Ignoro de donde han salido, pero tengo más edades que la creemos que tengo. Estreno alguna por la mañana, cuando todo es silencio de despertadores mal avenidos; una edad de poca monta, de deseos ateridos tras la persiana y sangre abarrotada que cabalga hacia ninguna parte desde ningún sitio de la sombra.

A eso de las nueve, recupero la edad que siempre he tenido, la que todos me ven en las ojeras, esa que silba entre mis dientes y me va ajando las mejillas de puro roce contemplativo. Esa edad que hace que todos lo que me observan se queden más tranquilos.

A las doce, más o menos, me desvisto con otra edad más tierna mientras me envejecen los pensamientos entre los árboles impasibles. Entonces busco, casi a punta de delirios, razones para los sonidos que se me estampan contra la rutina, motores sucesivos para la risa o, a veces, frigoríficos en los que guardar un silencio, una huida y la ausencia de los latidos.

Durante el almuerzo recobro la edad de los telediarios y el mundo me entra por un oído sin salirme por el otro, como al hortelano del perro. Después me vuelvo muy viejo, casi antiguo, me diseco y me secciono en contraseñas que guardan las monedas estériles de un tesoro que no es mío, de una fortuna que huele a humo.

La tarde me llama por mi nombre y entonces decido ser un niño, entrar en la edad de las limosnas que el azar pone en la cuesta por la que se baja hacia el infierno y los atascos, por donde se huye hacia el ruido de las contraventanas de los otros corazones tan afligidos como el que llevo en el bolsillo de atrás de un pantalón que se me cae con el alma.

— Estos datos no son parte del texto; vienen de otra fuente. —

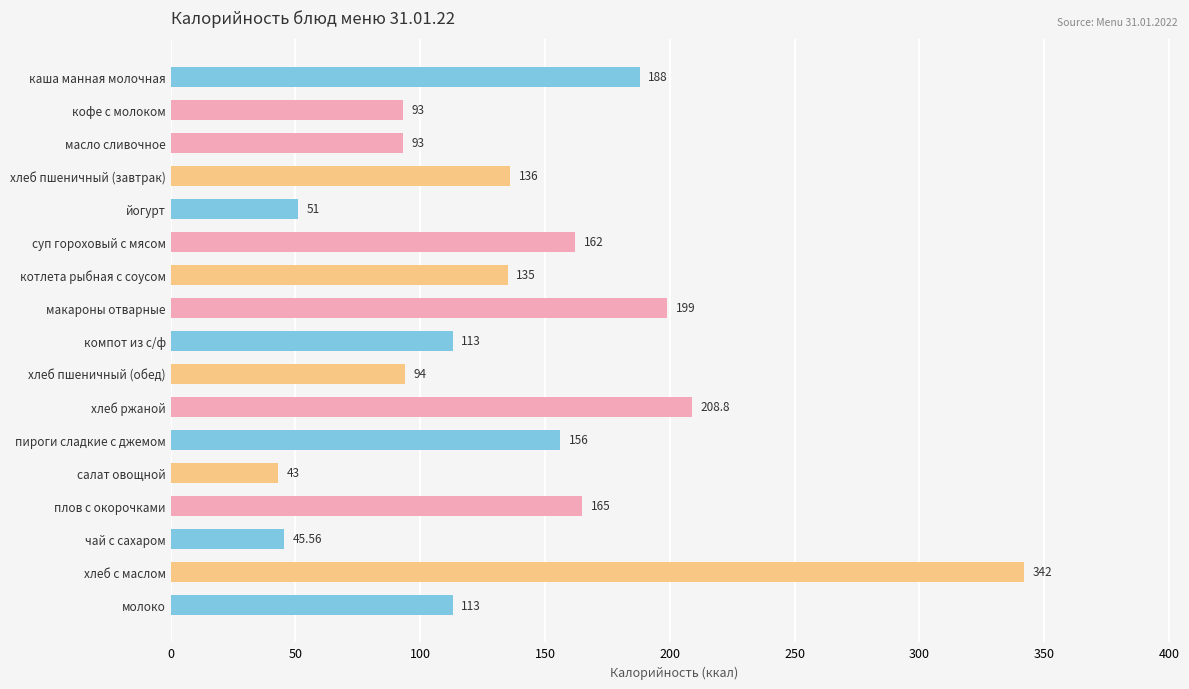

What is the average value?

137.5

Y en la noche llega la otra edad, esa edad de las hecatombes, cuando todo pasa sin que, sin embargo, pase nada. La edad de las telarañas en el teclado, la de las esperas infatigables. La edad terrible en que todo lo que ocurre siempre es más de lo mismo.

Tengo más edades de las que creemos que tengo. Me quedan sin contar, porque soy así de coqueto y no me gusta arañarme la piel si no es para ponerme los zapatos de otro, el puñado de edades que tengo ahora mismo, cuando el tiempo no es otra cosa que frío y palabras.

Obsérvame detenidamente. Vigílame de aquí en adelante y si algún día, en algún momento, me ves teniendo la tuya, esa edad tuya de andar por casa como si la vida fuese un bálsamo, detenme enseguida, méteme en el hueco de tu mano y no me dejes crecer ni un sólo minuto más que tú.